Generally speaking, the evolution of gender roles goes something like this: women are generally the gatherers and men are the hunters; with women being oriented to the hearth and men drawn to scouting. With our early domestication, women turned to gardening and men to herding. The next stage found women spinning and men handling the draft animals. Setting aside the question of male and female capacities, what we know is that men and women served distinct evolutionary roles. In terms of our core nature, the gender roles are not in a hierarchy—much like the archetypes, they simply reflect our personal energy and the ways we may best serve our community.

Gender is a key factor in how our minds evolved and function, so it ought to be considered in recognizing who we are as psycho-emotional beings, and thus how it might also have affected our woundedness. With that said, it is only one factor and is not wholly deterministic, even though the archetypes are typically viewed as gendered: with Nurturers as females, Guardians as males, and Communicators as male. In actuality, the archetypal energies can manifest in a person of any gender.

Communicator Archetype
Plenty Coup, Chief of the Crows, is remembered for his ability as a leader to create consensus, maintain perspective on options, and for the loyalty of his people even in the midst of detractors and criticism.

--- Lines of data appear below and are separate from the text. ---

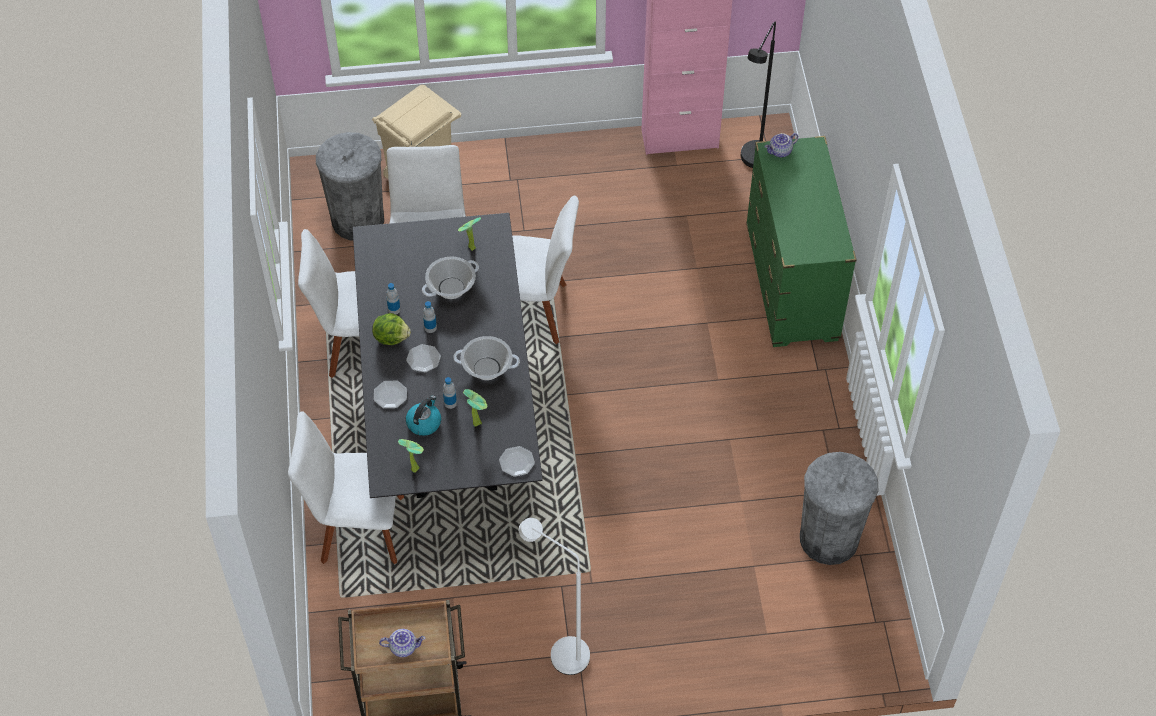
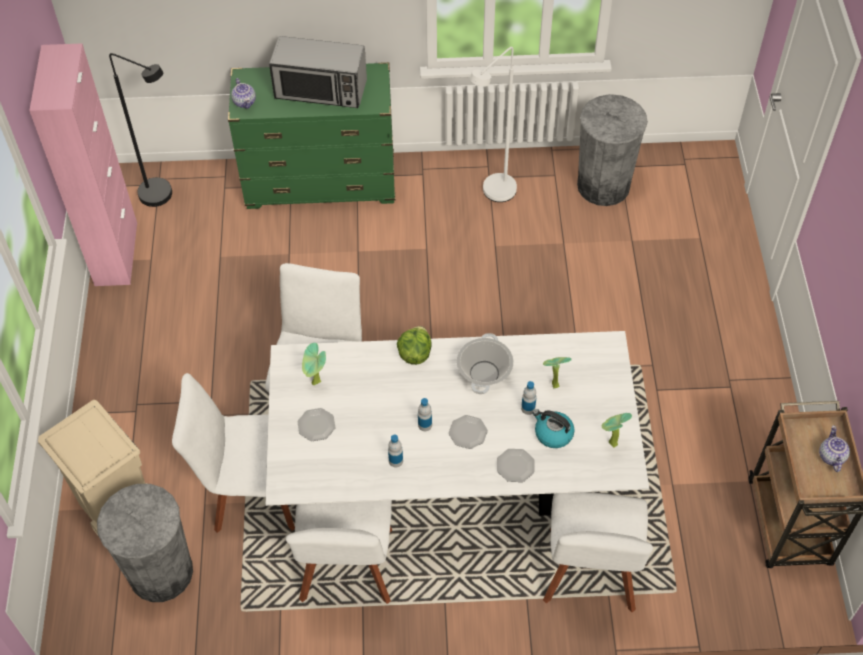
camera: 85 degrees left, 0 degrees up
black dining table [352,213,543,498] -> white dining table [266,331,649,516]
lettuce [372,313,411,345] -> lettuce moved to [397,326,432,365]
cooking pot [422,256,479,299] -> none
plate [499,446,535,477] -> plate moved to [298,408,335,441]
white floor lamp [519,518,590,675] -> white floor lamp moved to [470,47,517,202]
none -> microwave [269,36,367,108]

Each of these accomplishments speaks to his archetypal energy as a Communicator.

In our culture it is common to see Communicator energy warped into its raw form, aggression, which can then be channeled into power addiction, deception, demagogy and control. This aggressor energy is used to keep our hierarchical system running. Strong aggressors are most likely to make their career up to high positions in politics, economy or church. They are the most “successful” in our society.

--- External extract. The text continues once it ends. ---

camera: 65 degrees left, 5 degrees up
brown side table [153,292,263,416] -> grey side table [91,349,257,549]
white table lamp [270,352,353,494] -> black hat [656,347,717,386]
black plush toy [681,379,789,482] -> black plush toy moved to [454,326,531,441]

In Traditional cultures, the Communicator mirrors the needs of the group, whatever they might be. She stands simultaneously at the fore and in the background. She knows that in order for the clan to flourish, all of individuals in the clan need to be flourishing. When complacency settles in, the Communicator injects chaos into the mix and in that way serves the precursor to change.

A small change orchestrated by the Communicator can send a ripple through the group that brings forth a transformation, so it is important that every ear be attuned to the Communicator’s conducting. Although either Guardians, Nurturers, or Communicators can sniff out what is out of balance and needs to be addressed, it is the Communicator who usually initiates the corresponding action.

The contemporary and traditional understanding of the Communicator stems from the two kinds of
aggression that exist. The Latin roots of the word ‘aggression’— ad and gredi—basically mean stepping forward. In regular usage, the term has two definitions:
Someone who attacks.
Someone who initiates a course of action.

Contemporary culture most often associates aggression with only the antagonism of the first definition. Traditional cultures, however, more often use the second (which in common parlance you might describe as assertiveness). Initiating a course of action depends on good communication. It depends on the ability to hear all the perspectives and see all the needs of the circle and from there discern what the circle needs and where it needs to go. Whereas Guardians will be more much cautious and skeptical, as their role is to be on alert for where the clan is vulnerable, Communicators are confident. They must be, in order to effectively lead the clan on a particular course of action or to negotiate on its behalf with another clan.

The three archetypes—the Guardian, the Nurturer, and the Communicator—are not concrete roles, but rather “patterns of energy” that emanate from our limbic system. Each of us exhibits an energy pattern that corresponds to one of the archetypes. Our archetypal energy provides us with an indicator of the role we may play to best serve our community.